When you reach the end of the process of booking and receive the price I am unable to print out the price based on the HTML.
It may have something to do with the HTML being a java script that is executed as you proceed.
Looking at the structure of the html, you could use this xpath expression:
//div[#id="gdsfarequote"]/center/table/tbody/tr[14]/td[2]/strong
Making it work
There are a few things keeping your code from working.
price.find_element_by_xpath(...) returns a new element.
Each time, you're not saving it to use with your next query. Thus, when you finally ask it for its text, you're still asking the <table> element—not the <strong> element.
Instead, you'll need to save each found element in order to use it as the scope for the next query:
table = browser.find_element_by_xpath(".//table[#role='presentation']")
tbody = table.find_element_by_xpath(".//tbody")
tr = tbody.find_element_by_xpath(".//tr")
td = tr.find_element_by_xpath(".//td[#align='right']")
strong = td.find_element_by_xpath(".//strong")

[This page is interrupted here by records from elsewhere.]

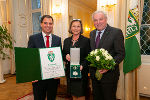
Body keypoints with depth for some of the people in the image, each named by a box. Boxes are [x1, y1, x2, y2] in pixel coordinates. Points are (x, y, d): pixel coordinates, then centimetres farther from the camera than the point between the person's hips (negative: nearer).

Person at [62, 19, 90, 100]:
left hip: (81, 72, -4)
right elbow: (63, 54, 13)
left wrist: (82, 66, -22)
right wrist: (65, 57, -9)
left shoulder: (86, 40, -4)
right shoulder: (66, 40, 9)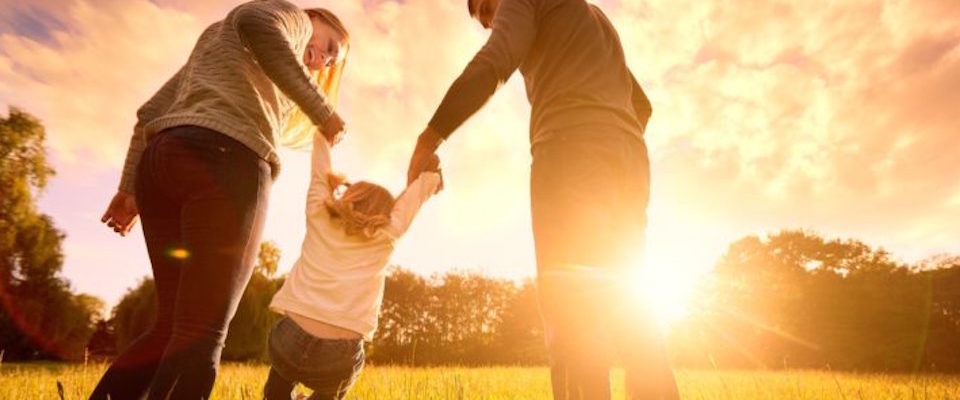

find_element_by_* returns the first matching element.
This means your call to tbody.find_element_by_xpath(".//tr") will return the first <tr> element in the <tbody>.
Instead, it looks like you want the third:
tr = tbody.find_element_by_xpath(".//tr[3]")
Note: XPath is 1-indexed.
get_attribute(...) returns HTML element attributes.
Therefore, get_attribute("text") will return the value of the text attribute on the element.
To return the text content of the element, use element.text:
strong.text
Cleaning it up
But even with the code working, there’s more that can be done to improve it.
You often don't need to specify every intermediate element.
Unless there is some ambiguity that needs to be resolved, you can ignore the <tbody> and <td> elements entirely:
table = browser.find_element_by_xpath(".//table[#role='presentation']")
tr = table.find_element_by_xpath(".//tr[3]")
strong = tr.find_element_by_xpath(".//strong")
XPath can be overkill.
If you're just looking for an element by its tag name, you can avoid XPath entirely:
strong = tr.find_element_by_tag_name("strong")
The fare row may change.
Instead of relying on a specific position, you can scope using a text search:
tr = table.find_element_by_xpath(".//tr[contains(text(), 'Base Fare')]")
Other <table> elements may be added to the page.
If the table had some header text, you could use the same text search approach as with the <tr>.
In this case, it would probably be more meaningful to scope to the #gdsfarequite <div> rather than something as ambiguous as a <table>:
farequote = browser.find_element_by_id("gdsfarequote")
tr = farequote.find_element_by_xpath(".//tr[contains(text(), 'Base Fare')]")
But even better, capybara-py provides a nice wrapper on top of Selenium, helping to make this even simpler and clearer:
fare_quote = page.find("#gdsfarequote")
base_fare_row = fare_quote.find("tr", text="Base Fare"):
base_fare = tr.find("strong").text